Drink tart cherry juice to drink in anti-inflammatories enzymes and fight free radical damage. This bitter but healthy drink has been known to help Gout. Eating cherries can help but the best way is to consume 1-2 shots of juice right after your workout.
Rest, ice, compression and elevate. Although this is treatment for an injury, when you push your muscles to the limits, there are micro-tears in the fibers that occur. This may induce swelling and pain which can be treated easily with a bag of ice and bandage wrap to hold it in place. Ice for 10-15 minutes or until the skin is red.
Turmeric is considered an Indian spice but it has healing, anti-inflammatory properties. Think of it as an “ibuprofen” for your joints.
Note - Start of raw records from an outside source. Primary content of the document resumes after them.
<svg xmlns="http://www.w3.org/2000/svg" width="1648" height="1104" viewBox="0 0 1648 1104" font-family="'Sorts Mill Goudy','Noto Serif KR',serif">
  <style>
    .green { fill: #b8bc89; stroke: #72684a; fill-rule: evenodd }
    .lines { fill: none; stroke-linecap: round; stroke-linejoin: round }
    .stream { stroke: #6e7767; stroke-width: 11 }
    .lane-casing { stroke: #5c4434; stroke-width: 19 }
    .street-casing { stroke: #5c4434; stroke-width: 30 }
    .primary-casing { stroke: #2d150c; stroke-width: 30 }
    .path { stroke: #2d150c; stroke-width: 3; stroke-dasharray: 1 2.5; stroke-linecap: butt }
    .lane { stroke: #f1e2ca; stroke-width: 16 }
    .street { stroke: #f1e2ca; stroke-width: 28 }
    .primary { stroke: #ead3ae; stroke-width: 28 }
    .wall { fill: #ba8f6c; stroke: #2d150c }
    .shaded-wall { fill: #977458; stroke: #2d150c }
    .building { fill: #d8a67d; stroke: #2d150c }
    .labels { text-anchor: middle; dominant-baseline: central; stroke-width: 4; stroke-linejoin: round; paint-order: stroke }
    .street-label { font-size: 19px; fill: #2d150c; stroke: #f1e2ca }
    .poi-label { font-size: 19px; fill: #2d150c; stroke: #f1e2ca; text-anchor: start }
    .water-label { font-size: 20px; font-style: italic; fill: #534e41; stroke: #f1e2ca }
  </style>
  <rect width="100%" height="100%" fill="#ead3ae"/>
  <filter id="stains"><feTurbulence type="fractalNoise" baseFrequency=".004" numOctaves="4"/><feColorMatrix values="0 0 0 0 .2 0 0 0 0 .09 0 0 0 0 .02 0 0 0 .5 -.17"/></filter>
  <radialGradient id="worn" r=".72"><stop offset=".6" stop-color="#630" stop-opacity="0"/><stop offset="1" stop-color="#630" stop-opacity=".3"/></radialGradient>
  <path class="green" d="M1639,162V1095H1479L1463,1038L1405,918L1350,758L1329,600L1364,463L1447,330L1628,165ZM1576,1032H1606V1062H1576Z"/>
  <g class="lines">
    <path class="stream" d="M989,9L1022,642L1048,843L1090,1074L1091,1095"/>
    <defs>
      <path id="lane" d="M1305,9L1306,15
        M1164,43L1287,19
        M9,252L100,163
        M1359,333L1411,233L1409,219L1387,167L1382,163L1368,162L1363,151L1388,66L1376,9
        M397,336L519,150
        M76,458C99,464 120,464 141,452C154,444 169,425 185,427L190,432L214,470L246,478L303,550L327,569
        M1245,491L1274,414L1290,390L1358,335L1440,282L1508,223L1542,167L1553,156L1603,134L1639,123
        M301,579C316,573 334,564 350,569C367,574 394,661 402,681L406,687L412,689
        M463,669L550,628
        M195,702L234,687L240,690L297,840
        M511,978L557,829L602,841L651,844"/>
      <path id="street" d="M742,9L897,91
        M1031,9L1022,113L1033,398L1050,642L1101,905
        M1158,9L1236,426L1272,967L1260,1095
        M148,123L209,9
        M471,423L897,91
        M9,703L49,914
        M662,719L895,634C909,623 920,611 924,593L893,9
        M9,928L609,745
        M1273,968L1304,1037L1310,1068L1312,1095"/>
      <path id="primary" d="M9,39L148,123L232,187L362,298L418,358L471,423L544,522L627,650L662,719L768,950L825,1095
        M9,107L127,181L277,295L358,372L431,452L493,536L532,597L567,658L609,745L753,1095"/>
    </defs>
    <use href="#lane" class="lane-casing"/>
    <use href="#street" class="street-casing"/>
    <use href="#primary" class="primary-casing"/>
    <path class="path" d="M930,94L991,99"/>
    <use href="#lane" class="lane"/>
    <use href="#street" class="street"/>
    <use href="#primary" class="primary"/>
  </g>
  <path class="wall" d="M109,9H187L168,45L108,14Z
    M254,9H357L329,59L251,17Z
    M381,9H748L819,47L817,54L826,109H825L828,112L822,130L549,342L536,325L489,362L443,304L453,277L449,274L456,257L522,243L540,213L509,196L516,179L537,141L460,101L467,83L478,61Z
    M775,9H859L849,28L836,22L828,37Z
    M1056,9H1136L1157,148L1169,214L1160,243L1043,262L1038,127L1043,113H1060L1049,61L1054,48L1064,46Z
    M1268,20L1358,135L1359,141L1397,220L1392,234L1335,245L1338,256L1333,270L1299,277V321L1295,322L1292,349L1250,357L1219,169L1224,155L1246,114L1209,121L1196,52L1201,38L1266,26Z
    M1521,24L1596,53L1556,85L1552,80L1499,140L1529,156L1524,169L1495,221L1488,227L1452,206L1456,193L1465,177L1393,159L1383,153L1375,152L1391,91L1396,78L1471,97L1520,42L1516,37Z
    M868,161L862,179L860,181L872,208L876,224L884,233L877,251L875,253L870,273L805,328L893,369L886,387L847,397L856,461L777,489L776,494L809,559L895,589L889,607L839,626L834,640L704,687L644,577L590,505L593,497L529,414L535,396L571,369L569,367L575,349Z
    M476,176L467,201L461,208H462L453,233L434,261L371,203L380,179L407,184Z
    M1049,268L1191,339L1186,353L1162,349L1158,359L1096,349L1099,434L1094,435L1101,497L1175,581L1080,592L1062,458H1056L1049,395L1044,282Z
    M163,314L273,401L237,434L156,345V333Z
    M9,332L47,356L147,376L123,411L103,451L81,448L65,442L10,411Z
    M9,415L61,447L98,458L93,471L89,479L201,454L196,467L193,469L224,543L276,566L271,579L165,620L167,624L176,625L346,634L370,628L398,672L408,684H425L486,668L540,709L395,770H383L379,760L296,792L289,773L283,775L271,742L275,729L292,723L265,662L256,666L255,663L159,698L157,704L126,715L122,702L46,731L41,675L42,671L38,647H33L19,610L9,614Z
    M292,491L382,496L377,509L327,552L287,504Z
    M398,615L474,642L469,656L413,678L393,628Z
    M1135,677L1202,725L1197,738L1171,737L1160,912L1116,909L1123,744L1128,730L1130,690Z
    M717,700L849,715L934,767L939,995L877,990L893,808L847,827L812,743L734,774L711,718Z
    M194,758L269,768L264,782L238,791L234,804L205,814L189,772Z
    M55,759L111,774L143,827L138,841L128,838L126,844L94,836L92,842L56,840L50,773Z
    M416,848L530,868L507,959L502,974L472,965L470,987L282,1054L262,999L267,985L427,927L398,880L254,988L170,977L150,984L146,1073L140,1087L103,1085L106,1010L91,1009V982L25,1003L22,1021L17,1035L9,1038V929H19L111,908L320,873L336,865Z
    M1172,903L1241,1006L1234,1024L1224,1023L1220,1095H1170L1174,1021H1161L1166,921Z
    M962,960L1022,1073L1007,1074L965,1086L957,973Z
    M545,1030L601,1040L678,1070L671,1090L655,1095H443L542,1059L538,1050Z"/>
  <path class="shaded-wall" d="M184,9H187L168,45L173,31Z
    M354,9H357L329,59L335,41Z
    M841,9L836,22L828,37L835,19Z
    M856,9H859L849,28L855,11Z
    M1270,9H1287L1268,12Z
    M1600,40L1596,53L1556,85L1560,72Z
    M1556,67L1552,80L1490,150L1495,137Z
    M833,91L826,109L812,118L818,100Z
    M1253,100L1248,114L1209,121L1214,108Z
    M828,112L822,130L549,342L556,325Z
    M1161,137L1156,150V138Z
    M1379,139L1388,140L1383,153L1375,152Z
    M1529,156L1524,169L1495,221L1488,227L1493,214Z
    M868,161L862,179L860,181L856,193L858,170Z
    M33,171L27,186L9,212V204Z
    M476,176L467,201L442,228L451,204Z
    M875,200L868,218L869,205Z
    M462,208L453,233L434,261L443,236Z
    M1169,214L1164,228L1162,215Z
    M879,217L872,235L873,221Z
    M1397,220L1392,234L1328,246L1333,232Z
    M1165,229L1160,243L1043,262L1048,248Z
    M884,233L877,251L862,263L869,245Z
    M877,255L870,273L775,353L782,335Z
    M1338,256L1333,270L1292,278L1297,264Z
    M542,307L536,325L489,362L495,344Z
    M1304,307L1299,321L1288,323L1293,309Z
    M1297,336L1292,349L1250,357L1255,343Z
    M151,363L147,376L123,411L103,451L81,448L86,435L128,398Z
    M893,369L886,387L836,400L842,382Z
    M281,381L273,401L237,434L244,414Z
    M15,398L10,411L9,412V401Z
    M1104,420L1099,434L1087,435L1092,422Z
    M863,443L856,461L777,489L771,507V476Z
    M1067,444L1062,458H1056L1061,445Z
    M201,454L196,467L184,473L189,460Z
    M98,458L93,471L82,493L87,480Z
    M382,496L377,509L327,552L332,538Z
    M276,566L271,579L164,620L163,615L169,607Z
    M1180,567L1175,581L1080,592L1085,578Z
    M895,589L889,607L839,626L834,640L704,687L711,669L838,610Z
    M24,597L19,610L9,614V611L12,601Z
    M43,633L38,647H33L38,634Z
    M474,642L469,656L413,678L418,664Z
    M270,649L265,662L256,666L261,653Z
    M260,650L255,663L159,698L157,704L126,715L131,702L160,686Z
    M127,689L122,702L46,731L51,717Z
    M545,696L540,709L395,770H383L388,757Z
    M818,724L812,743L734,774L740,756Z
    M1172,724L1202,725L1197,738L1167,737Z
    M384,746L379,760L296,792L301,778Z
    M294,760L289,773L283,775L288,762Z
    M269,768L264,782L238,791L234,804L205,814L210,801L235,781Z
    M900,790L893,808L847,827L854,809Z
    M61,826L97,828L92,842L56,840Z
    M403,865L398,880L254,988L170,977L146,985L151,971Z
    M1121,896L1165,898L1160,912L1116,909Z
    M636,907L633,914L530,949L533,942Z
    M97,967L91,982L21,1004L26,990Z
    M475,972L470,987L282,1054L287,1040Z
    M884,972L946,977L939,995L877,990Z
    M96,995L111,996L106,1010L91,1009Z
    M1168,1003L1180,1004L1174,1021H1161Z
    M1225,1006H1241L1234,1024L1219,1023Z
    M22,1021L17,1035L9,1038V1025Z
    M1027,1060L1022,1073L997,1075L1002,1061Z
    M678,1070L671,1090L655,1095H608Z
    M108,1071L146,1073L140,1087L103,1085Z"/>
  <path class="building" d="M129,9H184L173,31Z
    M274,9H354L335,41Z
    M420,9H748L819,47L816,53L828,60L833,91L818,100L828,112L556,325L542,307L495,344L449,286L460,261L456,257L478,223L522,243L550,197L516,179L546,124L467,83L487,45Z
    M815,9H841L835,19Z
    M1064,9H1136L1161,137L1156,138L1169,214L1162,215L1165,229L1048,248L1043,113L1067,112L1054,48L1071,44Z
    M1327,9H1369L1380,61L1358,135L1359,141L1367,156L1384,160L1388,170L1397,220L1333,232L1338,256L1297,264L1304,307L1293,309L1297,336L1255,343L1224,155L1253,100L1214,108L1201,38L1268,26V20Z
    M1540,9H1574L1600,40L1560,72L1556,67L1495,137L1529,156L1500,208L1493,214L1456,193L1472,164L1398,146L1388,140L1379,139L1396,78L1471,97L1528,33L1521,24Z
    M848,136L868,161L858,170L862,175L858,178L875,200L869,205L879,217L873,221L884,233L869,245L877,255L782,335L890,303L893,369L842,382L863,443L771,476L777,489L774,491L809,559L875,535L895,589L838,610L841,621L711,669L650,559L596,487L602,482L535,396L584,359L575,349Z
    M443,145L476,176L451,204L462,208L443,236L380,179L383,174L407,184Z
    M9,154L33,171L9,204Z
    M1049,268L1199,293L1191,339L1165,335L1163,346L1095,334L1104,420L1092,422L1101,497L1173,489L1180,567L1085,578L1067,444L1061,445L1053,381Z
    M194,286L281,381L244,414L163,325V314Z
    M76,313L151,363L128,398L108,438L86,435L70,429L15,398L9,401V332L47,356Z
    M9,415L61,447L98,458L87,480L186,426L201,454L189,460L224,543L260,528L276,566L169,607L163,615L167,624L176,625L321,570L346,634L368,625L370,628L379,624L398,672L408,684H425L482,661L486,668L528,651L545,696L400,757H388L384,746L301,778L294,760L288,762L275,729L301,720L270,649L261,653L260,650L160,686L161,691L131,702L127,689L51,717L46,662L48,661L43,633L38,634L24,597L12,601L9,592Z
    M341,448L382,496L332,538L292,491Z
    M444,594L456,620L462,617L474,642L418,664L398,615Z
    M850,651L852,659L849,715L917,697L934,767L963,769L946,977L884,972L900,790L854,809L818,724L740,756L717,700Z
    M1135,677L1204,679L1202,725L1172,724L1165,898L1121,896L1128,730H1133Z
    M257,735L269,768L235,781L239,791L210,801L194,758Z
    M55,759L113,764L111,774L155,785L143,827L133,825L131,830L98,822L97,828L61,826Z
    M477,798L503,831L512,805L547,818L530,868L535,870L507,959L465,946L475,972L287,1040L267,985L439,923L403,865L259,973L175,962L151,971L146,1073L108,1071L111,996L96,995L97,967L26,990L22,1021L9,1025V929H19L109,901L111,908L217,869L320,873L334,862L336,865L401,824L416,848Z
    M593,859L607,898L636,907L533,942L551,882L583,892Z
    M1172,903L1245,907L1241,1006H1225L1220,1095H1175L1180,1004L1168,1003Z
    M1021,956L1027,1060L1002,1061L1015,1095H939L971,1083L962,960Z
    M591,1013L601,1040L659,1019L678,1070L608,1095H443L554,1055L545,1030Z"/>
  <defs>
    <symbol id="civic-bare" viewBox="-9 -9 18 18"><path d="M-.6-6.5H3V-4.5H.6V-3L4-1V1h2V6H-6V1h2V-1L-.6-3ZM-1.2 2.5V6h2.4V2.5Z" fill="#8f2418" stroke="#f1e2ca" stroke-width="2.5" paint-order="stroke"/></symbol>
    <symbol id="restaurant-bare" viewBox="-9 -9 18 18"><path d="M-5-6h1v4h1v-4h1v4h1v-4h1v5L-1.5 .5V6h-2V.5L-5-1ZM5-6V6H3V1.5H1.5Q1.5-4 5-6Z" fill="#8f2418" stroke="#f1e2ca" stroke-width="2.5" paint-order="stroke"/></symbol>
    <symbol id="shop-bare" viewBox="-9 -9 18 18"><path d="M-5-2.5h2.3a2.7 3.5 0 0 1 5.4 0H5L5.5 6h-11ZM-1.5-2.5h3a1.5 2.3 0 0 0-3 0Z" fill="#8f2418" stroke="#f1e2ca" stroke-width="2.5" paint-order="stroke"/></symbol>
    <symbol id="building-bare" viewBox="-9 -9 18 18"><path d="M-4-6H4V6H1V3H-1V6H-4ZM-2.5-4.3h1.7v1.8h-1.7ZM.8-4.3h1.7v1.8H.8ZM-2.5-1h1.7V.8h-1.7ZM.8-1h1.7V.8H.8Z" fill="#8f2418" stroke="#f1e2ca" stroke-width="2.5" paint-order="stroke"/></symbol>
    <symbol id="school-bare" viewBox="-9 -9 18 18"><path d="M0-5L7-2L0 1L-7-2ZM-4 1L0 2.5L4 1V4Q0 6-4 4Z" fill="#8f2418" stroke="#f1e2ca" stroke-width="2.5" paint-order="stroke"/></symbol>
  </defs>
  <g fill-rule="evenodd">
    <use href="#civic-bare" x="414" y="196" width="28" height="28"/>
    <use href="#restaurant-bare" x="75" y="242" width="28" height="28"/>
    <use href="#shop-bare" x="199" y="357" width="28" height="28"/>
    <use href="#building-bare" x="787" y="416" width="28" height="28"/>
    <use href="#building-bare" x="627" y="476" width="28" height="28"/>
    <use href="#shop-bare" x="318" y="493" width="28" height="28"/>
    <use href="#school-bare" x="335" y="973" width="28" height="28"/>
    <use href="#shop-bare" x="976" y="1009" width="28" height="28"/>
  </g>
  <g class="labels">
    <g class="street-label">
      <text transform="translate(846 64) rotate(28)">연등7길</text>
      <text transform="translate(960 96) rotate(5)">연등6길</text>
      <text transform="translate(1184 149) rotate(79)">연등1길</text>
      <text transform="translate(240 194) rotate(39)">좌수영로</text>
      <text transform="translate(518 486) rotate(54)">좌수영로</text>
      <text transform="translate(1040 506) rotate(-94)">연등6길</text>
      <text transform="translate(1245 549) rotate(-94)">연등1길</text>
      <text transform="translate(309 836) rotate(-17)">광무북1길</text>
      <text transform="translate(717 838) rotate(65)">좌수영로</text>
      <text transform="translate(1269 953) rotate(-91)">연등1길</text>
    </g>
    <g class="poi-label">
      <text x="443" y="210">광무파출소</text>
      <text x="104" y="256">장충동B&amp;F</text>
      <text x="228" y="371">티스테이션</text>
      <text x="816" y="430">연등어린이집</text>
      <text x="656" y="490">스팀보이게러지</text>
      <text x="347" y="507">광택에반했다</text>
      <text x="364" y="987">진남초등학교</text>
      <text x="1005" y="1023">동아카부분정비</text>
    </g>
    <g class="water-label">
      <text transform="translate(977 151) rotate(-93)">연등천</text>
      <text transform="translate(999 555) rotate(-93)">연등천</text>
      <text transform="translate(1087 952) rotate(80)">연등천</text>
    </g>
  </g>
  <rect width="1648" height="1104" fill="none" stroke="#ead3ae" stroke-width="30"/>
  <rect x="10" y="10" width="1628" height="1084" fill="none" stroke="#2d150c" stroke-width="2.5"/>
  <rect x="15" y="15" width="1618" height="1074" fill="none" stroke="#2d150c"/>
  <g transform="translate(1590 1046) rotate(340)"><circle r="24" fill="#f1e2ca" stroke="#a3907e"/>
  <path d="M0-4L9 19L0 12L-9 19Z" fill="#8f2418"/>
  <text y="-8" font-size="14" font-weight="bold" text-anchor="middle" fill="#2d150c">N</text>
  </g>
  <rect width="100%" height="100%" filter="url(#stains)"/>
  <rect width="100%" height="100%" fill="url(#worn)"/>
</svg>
Opt for foods with Turmeric at least 2-3 times per week.
Although you may not have access to a Power Plate at home, (but they are sold to consumers) many gyms now have them. Vibration training, like massage, helps reduce muscle soreness and improves muscle recovery. Standing on the Power plate with knees slightly bent works, but target body parts by laying down on it and getting that vibrating massage directly into the muscle.
If you love the taste of ginger mints, try ginger tea or shaving a little fresh ginger into your juices too. Not only does ginger help with nausea but it helps reduce muscle pain by 20% according to a recent study. Steep fresh ginger root in hot water with a little honey for an afternoon pre-pain blocker or first thing in the morning to treat next day workout muscle soreness.